Click to See Complete Forum and Search --> : String Manipulation


Dragonkai
10-13-2007, 08:36 PM
I've have thought about this for a long time and I can't seem think up a function that can do this.

Basically

I have alot of text and inside the text there are a few lines that start with "#" Like this:

#Blajh blah blah balh.
#blah blah blah.
#blah blah blah.

Now I want to get all the sentences that start with "#" out of the big piece of text. I was thinking of exploding the whole piece of text between the "#" and after then somehow stripping all the text under it. Like maybe looking for the last occurrence of "#" then looking for the next fullstop sign then stripping it. However I just can't of a way to do that.

Any help appreciated.

scragar
10-13-2007, 09:55 PM
how are the lines separated? if it's in a consistant method it's easy with a RegEx:

var a = "some\n# text \n that # \nmay\n# have\n #'s";
alert(a);
a = ("\n"+a+"\n"); // make sure it has your tag at both ends.
alert(a.replace(/\n#[^\n]*\n/g, "\n"));

Dragonkai
10-14-2007, 04:41 AM
OK here is an extract out of the all the text:

"

ia}}

===Proper noun===
'''Kiribati'''

# Country in Oceania. Official name: Republic of Kiribati.
# The [[Micronesian]] language spoken in Kiribati, also known as [[Gilbertese]].

====Translations====
{{top}}
*Bosnian: Kiribati {{m}}
*[[Breton]]: Kiribati
*Bulgarian: [[Кирибати]] (Kiribati)
*Chinese: [[基里巴斯]] (Jīlǐbāsī)

"

What I want is the sentences that are starting with hash.

Like I want this:

"

# Country in Oceania. Official name: Republic of Kiribati.
# The [[Micronesian]] language spoken in Kiribati, also known as [[Gilbertese]].

"

So I was thinking. Maybe explode the string from the first occurence of hash. Then using the second string that has been cut from #

Which in that example would be this:
"

# Country in Oceania. Official name: Republic of Kiribati.
# The [[Micronesian]] language spoken in Kiribati, also known as [[Gilbertese]].

====Translations====
{{top}}
*Bosnian: Kiribati {{m}}
*[[Breton]]: Kiribati
*Bulgarian: [[Кирибати]] (Kiribati)
*Chinese: [[基里巴斯]] (Jīlǐbāsī)

"

Then using this to find last occurrence of # (What function does that?)
explode it again making two different strings.

First one:

# Country in Oceania. Official name: Republic of Kiribati.

Second one:
"
# The [[Micronesian]] language spoken in Kiribati, also known as [[Gilbertese]].

====Translations====
{{top}}
*Bosnian: Kiribati {{m}}
*[[Breton]]: Kiribati
*Bulgarian: [[Кирибати]] (Kiribati)
*Chinese: [[基里巴斯]] (Jīlǐbāsī)
"

Then using the second one and find the first occurrence of the full stop and then exploding again. Making another two strings.

One being:

# The [[Micronesian]] language spoken in Kiribati, also known as [[Gilbertese]].

and the second being:

====Translations====
{{top}}
*Bosnian: Kiribati {{m}}
*[[Breton]]: Kiribati
*Bulgarian: [[Кирибати]] (Kiribati)
*Chinese: [[基里巴斯]] (Jīlǐbāsī)

Then using implode to join up the
# The [[Micronesian]] language spoken in Kiribati, also known as [[Gilbertese]].

with

the

# Country in Oceania. Official name: Republic of Kiribati.

And done.

Anyhow that was what I thought up. Can anyone think of an more efficient way?

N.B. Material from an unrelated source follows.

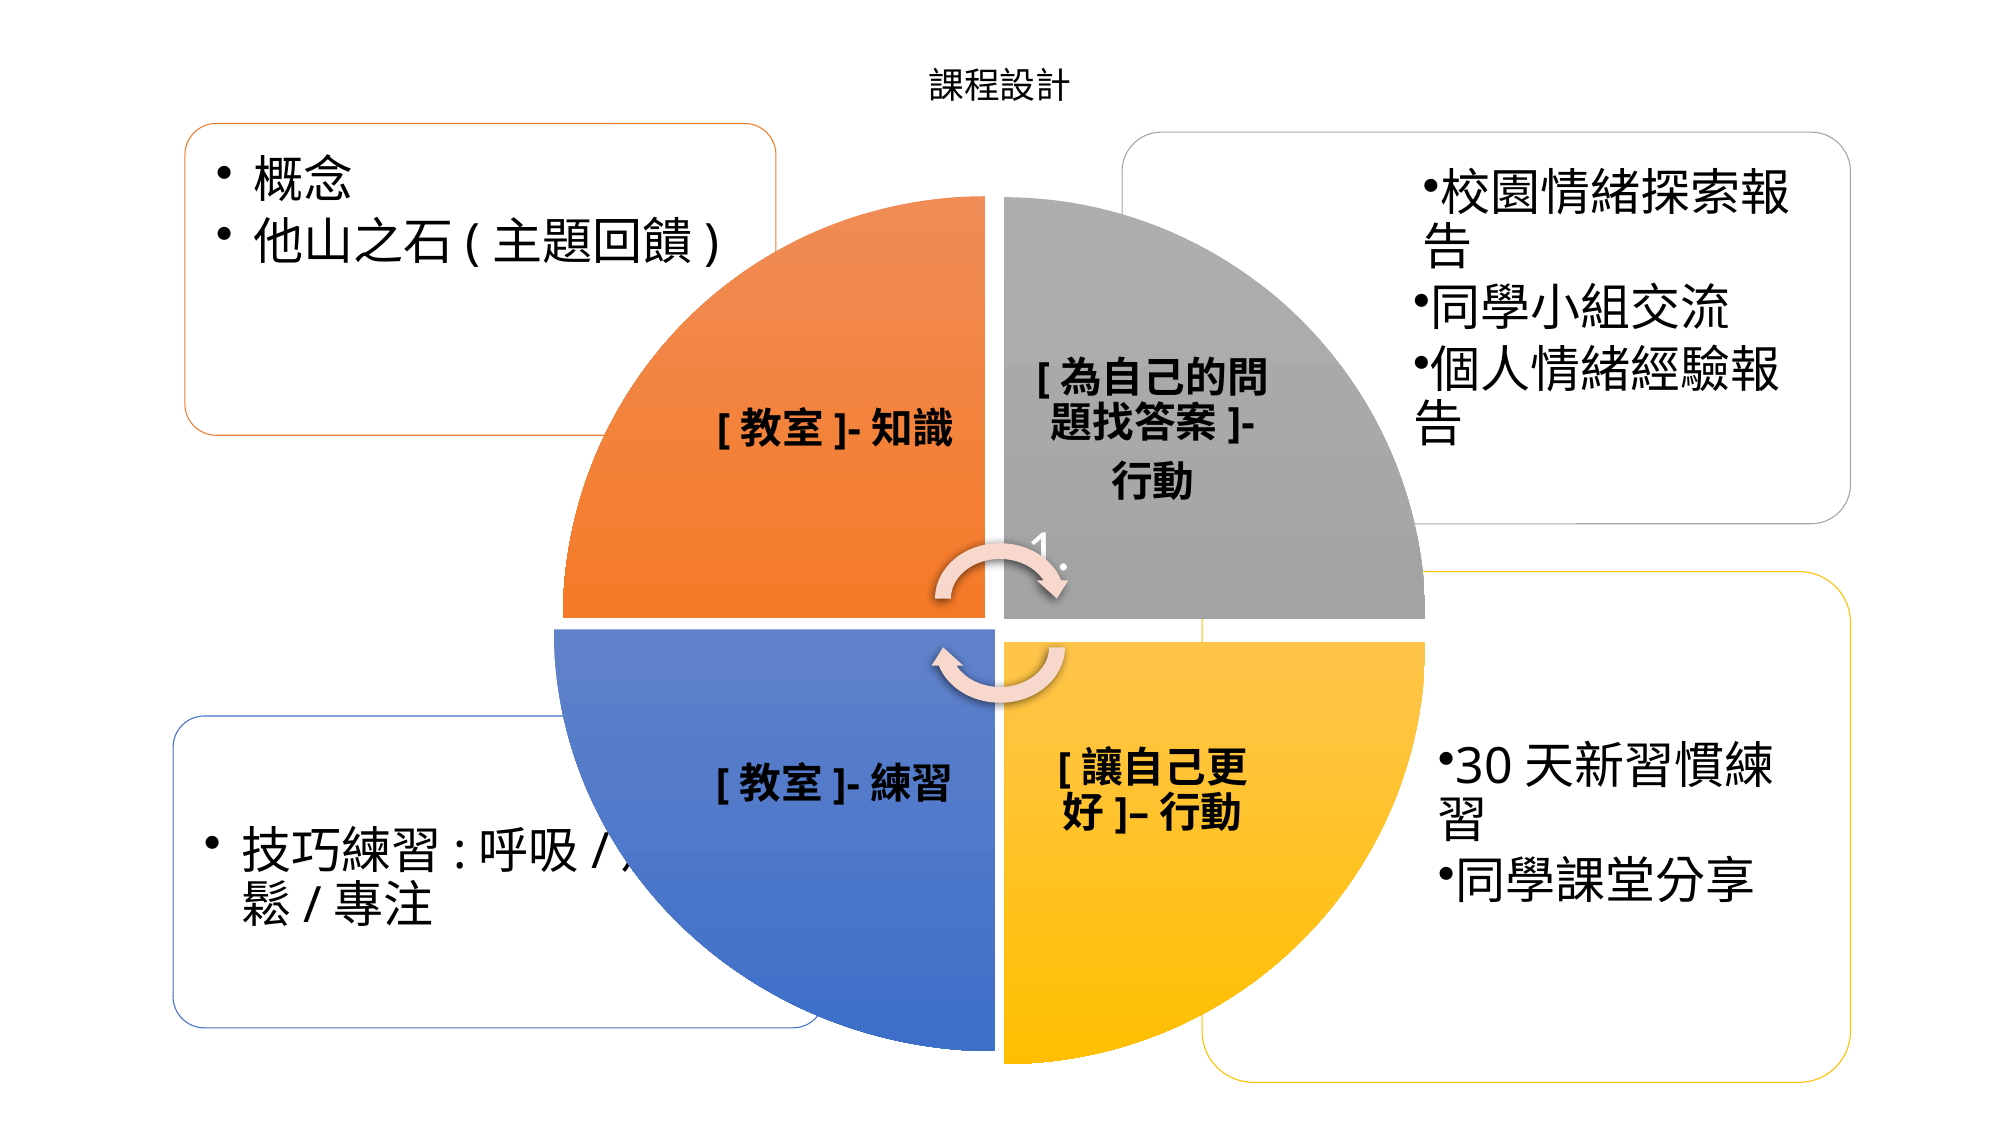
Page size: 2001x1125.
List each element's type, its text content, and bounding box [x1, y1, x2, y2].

title 課程設計 [353, 59, 1647, 114]
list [149, 120, 1851, 1125]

Also I do not understand what your code does...

hyperlisk
10-14-2007, 04:47 AM
how are the lines separated? if it's in a consistant method it's easy with a RegEx:

var a = "some\n# text \n that # \nmay\n# have\n #'s";
alert(a);
a = ("\n"+a+"\n"); // make sure it has your tag at both ends.
alert(a.replace(/\n#[^\n]*\n/g, "\n"));
I think he wants PHP, not JavaScript :P


<?php

// $text is all of that text that you want to get the lines from.
preg_match_all('/^#[^\n\r]*/im',$text,$matches);
$matches = $matches[0];
// Now $matches will be an array of those lines.

?>

Dragonkai
10-14-2007, 04:48 AM
Oh, that looks much more understandable lol.

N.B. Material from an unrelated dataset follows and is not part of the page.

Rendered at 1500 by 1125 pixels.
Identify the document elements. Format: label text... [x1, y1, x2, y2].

Anyhow... just a newbie question what does /im mean?

And thanks I'll try that out.

hyperlisk
10-14-2007, 04:53 AM
'i' tells the reular expression to make the match case-insensitive (Not really needed here, but I'm just so used to putting it :P)

'm' tells the regular expression to match across multiple lines.